Your objective ->
When you reach the line containing "left ankle: (395, 473)", please repeat it and every line after it exactly, through the end of the listing below, skipping pictures.

Source data ->
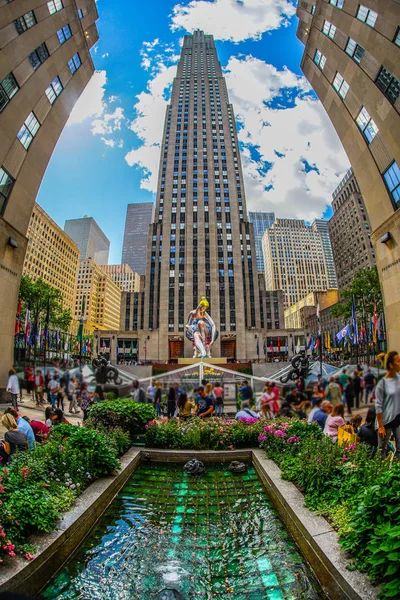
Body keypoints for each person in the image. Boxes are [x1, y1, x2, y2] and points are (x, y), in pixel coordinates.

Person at [375, 351, 400, 459]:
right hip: (385, 421)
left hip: (398, 419)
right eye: (398, 361)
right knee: (382, 450)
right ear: (390, 365)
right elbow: (378, 405)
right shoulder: (382, 382)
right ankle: (381, 473)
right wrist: (380, 426)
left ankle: (395, 473)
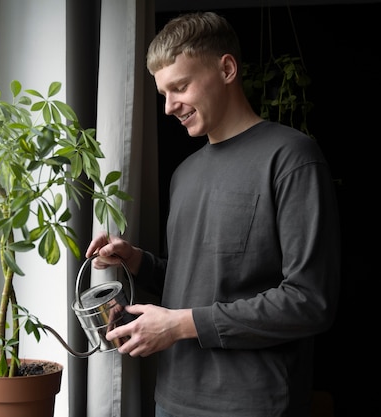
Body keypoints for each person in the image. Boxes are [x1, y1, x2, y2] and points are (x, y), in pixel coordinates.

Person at [86, 11, 340, 417]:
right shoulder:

Written solution ->
left ankle: (395, 473)
Body keypoints for each person in the image. Boxes are [x1, y1, x2, y2] and points are (x, y), in pixel coordinates.

Person at [86, 11, 340, 417]:
right shoulder:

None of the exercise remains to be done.